I, therefore, come to the conclusion that these 60 plates inspected by me form a part and parcel of the Hydraulic Press inspected by me in the Compounding and Processing factory of Calico Chemicals, Plastics and Fibres Division and a part of the presses used in the manufacture of PVC sheets and plates with high gloss mirror finish surfaces.
The Appellate Collector of Customs did not give any reason for not accepting the un-challenged opinion of Dr. Mukherjce. On the other hand, he observed "that stainless steel sheets have a variety of applications and are consequenty supplied in polished finishes as well as un-polished finishes as per the requirements of an importer. Even mirror polished sheets are supplied by the manufacturers. The size supplied will also depend upon the requirements of an Importer." This statement contradicted the opinion of Dr. Mukherjee extracted above. There was ho evidence before the Appellate Collector of Customs with regard to this finding to contradict the opinion of Dr. Mukherjee, In my view, the Appellate Collector was not justified in ignoring the opinion of Dr. Mukherjee.
12. The Appellants had also filed affidavits of S/Sh. Chhaganlal Indarmal Doshi and M. Ramakant, which would show that the imported goods would be of no use to the utensils manufacturer or for chemical and pharmaceutical and other process equipment or to vessel manufacturer because of its mechanical properties. As I have accepted the opinion of Dr. Mukherjee, an elaborate discussion of these two affidavits is un-necessary. But the statements of these two would further show that the imported goods had been given a quality which would not be necessary for their use for any other purposes. It is undisputed that the imported goods were cut to size so as to fit in the Hydraulic Press. The Tariff item does not speak of any particular shape. The statements of Shri Chagan Lal Indar Mal Doshi and M. Rama Kant would suggest that commercial stainless steel is not imported in the form in which the subject goods have been imported. This would show that the imported goods which I have found to be component parts essential for the working of machine had been given special shape.
13. Even if it be assumed that cutting the stainless steel to sizes so as to fit in Hydraulic Press does not constitute special shape, under Item 72(3), it is not necessary that special shape and quality should both have been imparted to the component parts. It is sufficient if either of them has been given. The statement/opinion of Dr. Mukherjee leaves no room for doubt that the imported goods which have been found component parts of machinery essential for working the machine or aparatus had been given special quality and it was not essential for their use for any other purpose.

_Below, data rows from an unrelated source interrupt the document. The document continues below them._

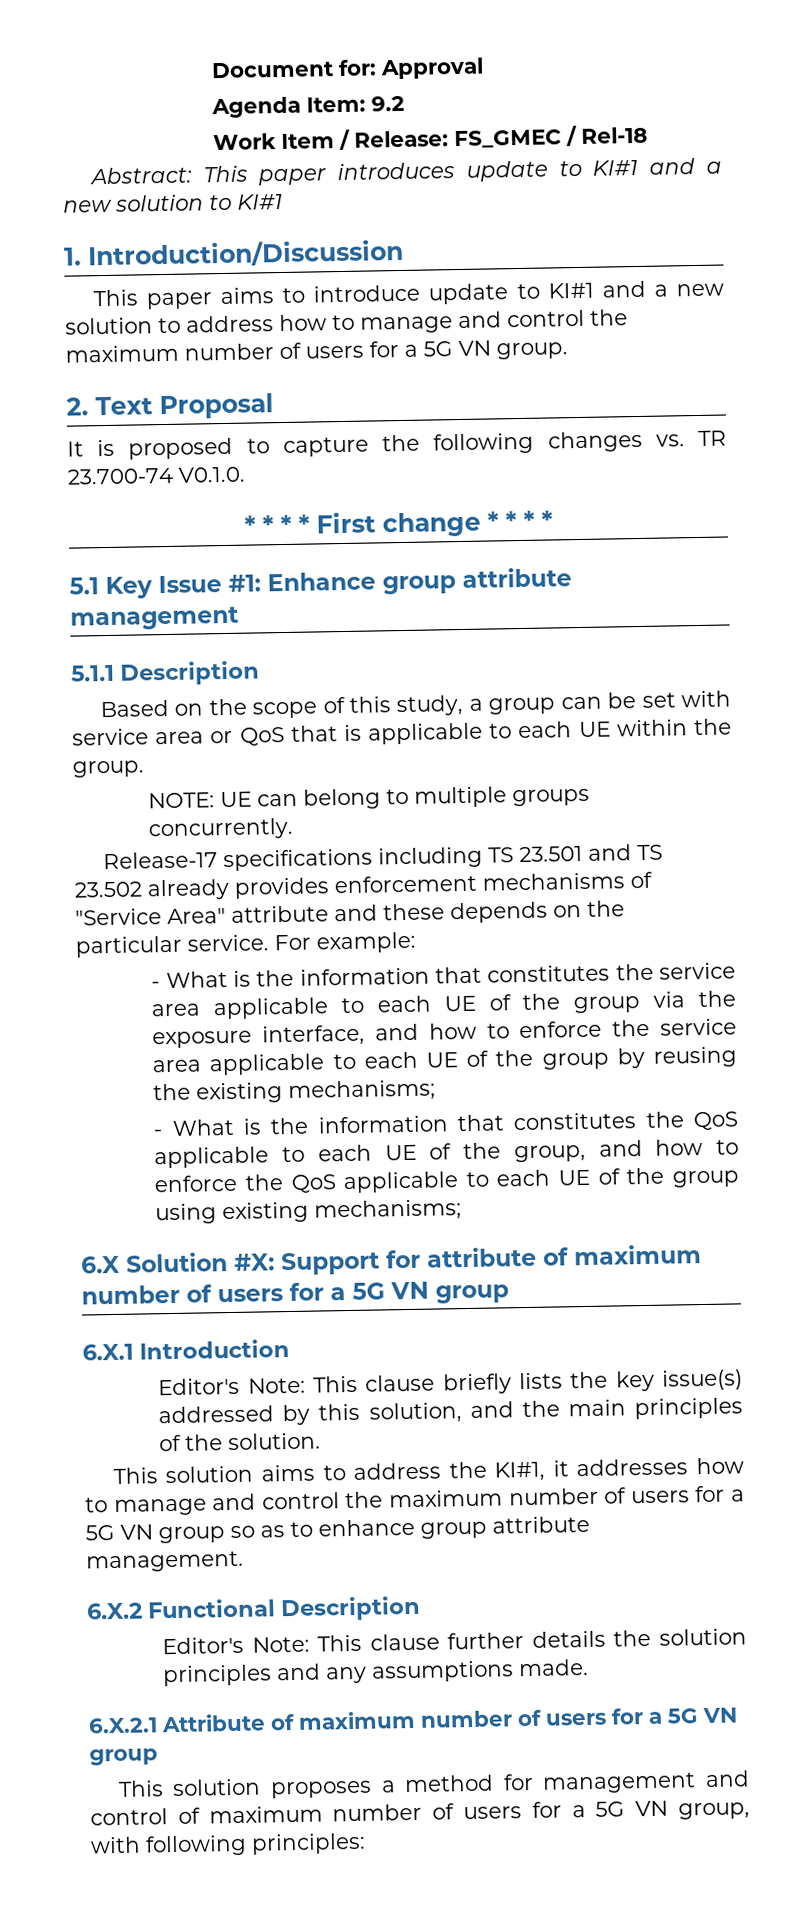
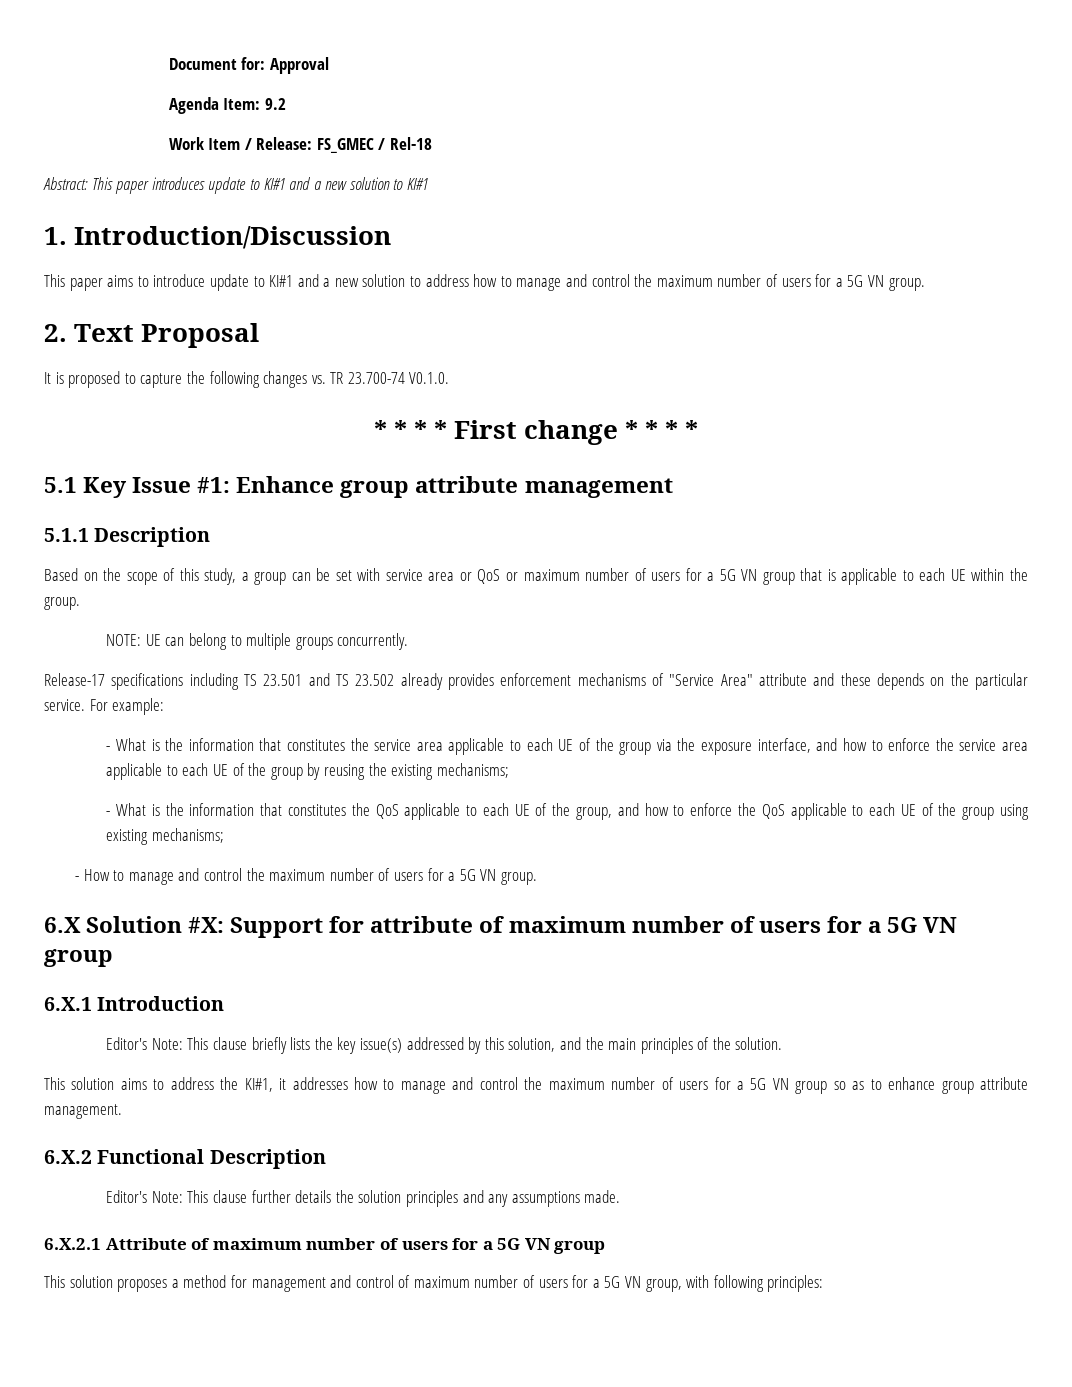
(285, 736) none -> [505,568,795,585] or maximum number of users for a 5G VN group
(463, 1210) none -> [75,868,537,885] // - How to manage and control the maximum number of users for a 5G VN group.

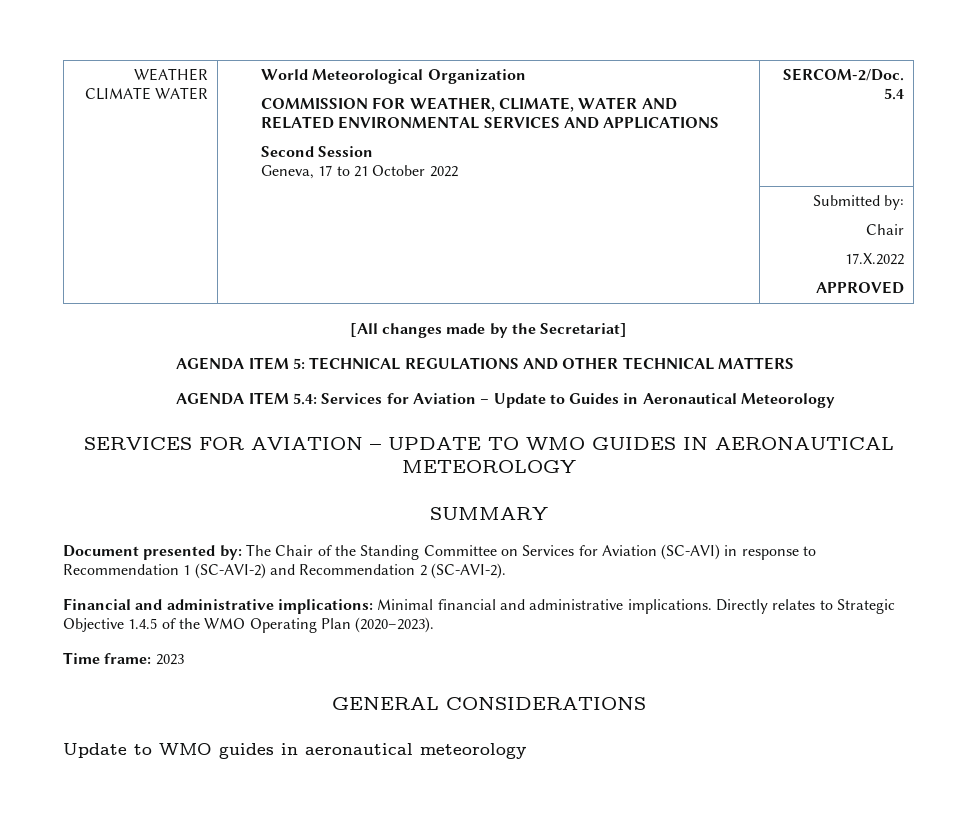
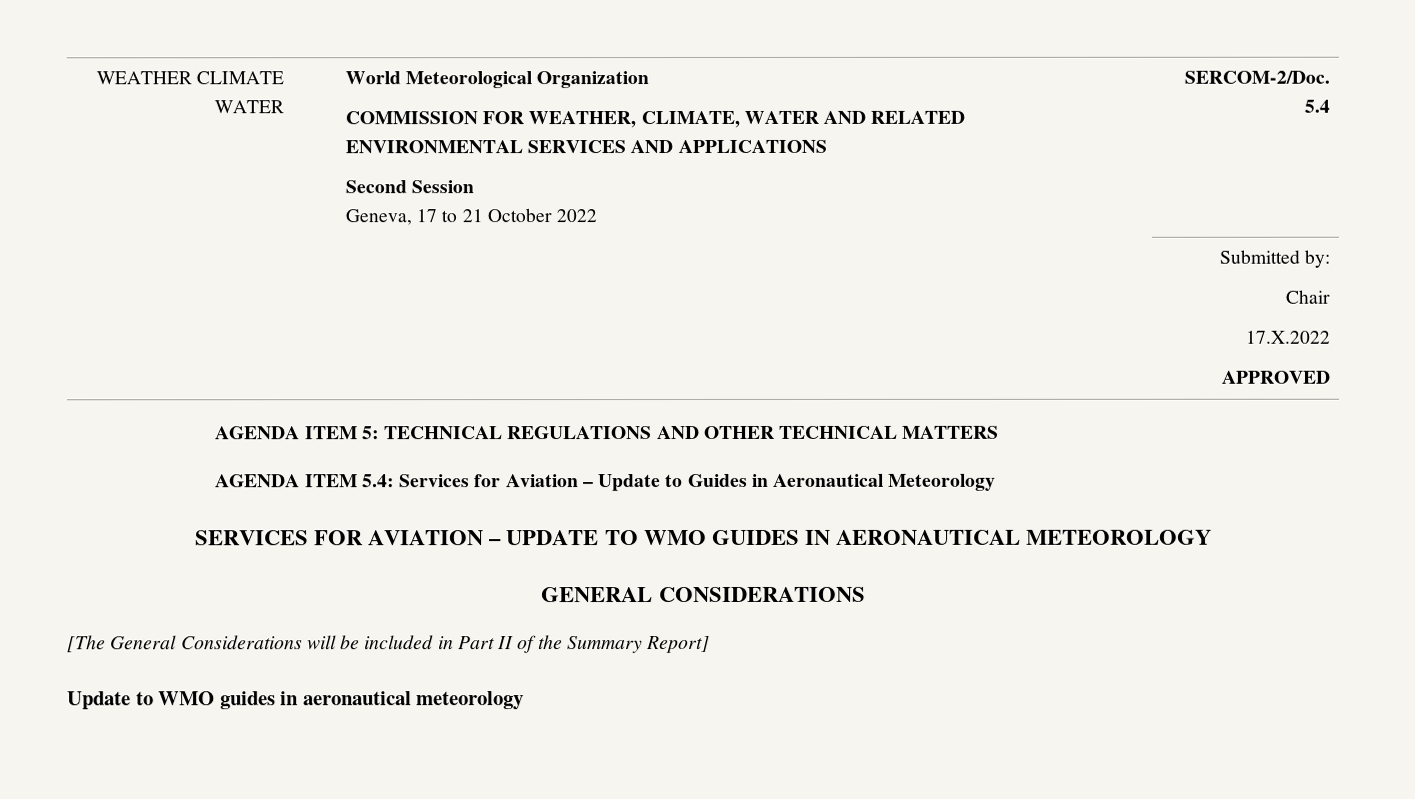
[349,323,628,338] // [All changes made by the Secretariat] -> (1330, 377) none
[429,507,548,520] [63,544,817,560] [63,563,506,579] [63,598,895,614] [63,617,435,633] [63,652,184,665] [331,697,646,710] SUMMARY // Document presented by: The Chair of the Standing Committee on Services for Aviation (SC-AVI) in response to Recommendation 1 (SC-AVI-2) and Recommendation 2 (SC-AVI-2). // Financial and administrative implications: Minimal financial and administrative implications. Directly relates to Strategic Objective 1.4.5 of the WMO Operating Plan (2020–2023). // Time frame: 2023 // GENERAL CONSIDERATIONS -> [541,586,866,603] [67,635,711,654] GENERAL CONSIDERATIONS // [The General Considerations will be included in Part II of the Summary Report]

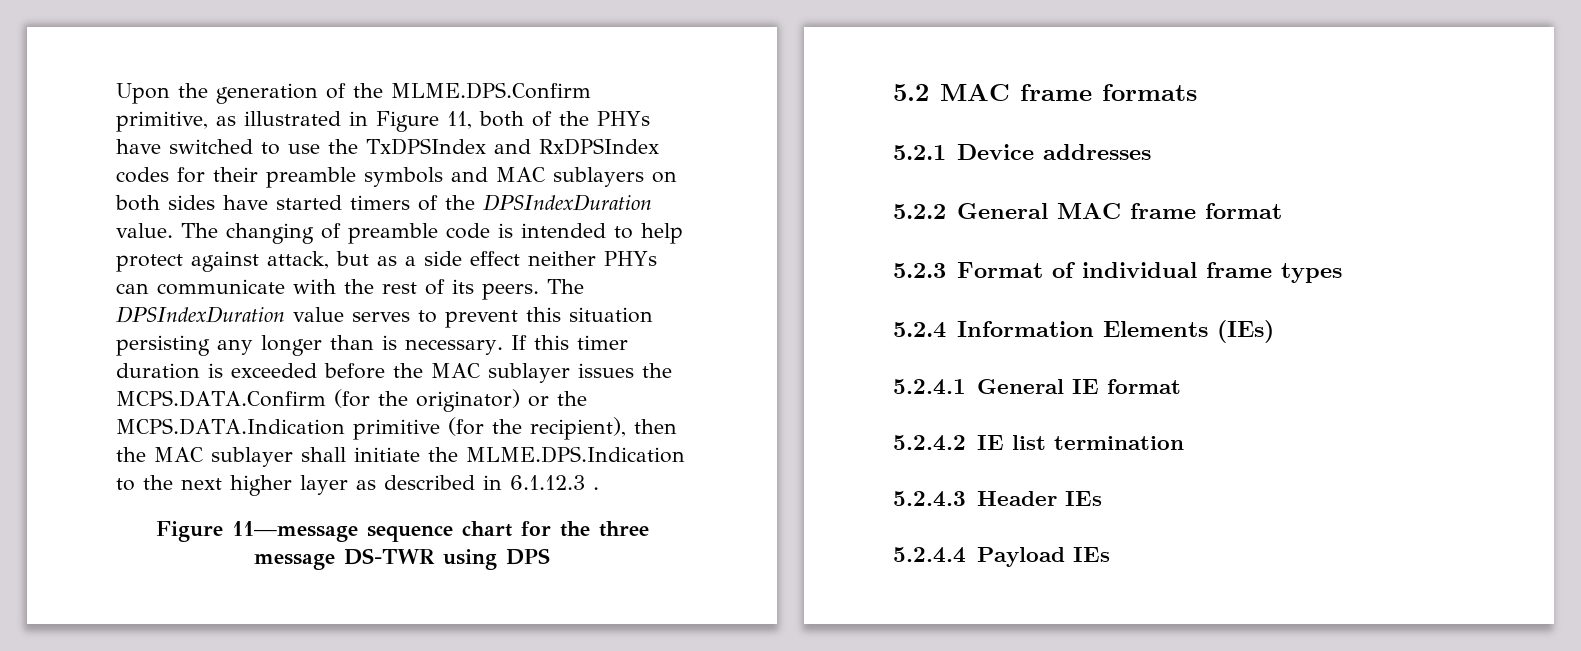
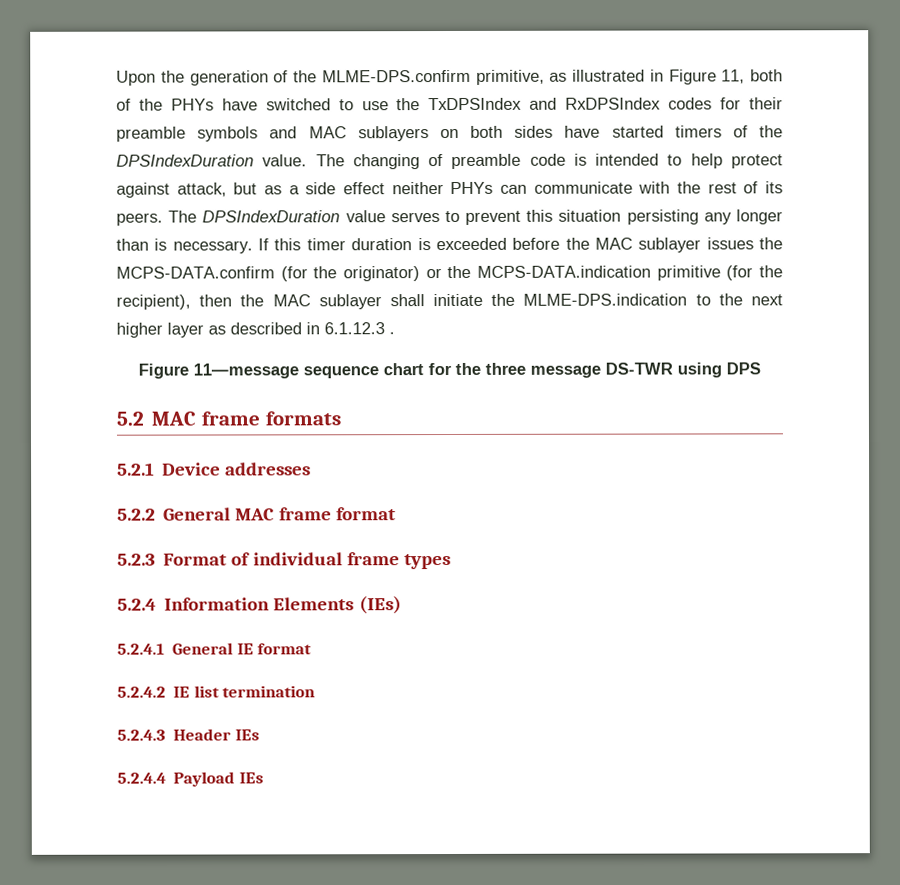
[391,82,591,99] MLME.DPS.Confirm -> [321,69,471,83] MLME-DPS.confirm
[116,390,326,407] MCPS.DATA.Confirm -> [116,266,275,279] MCPS-DATA.confirm
[116,418,345,435] MCPS.DATA.Indication -> [477,265,651,278] MCPS-DATA.indication
[466,446,685,463] MLME.DPS.Indication -> [523,293,688,306] MLME-DPS.indication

14. Once it is held that the imported goods were component parts of machinery essential for working of the machine or apparatus and that they were given special quality which was not essential for their use in any other apparatus/purpose, the proposition of law enunciated in Siemens Engineering & Manufacturing Company's case AIR 1976 SC 1785 would be squarely attracted in the case. I have, therefore, no hesitation in holding that the imported goods should have been classified under item 72(3) of the I.C.T. and not under 63(20A) of ICT. I would, therefore, allow the appeal and set aside the order of the Appellate Collector of Customs and direct consequential refund.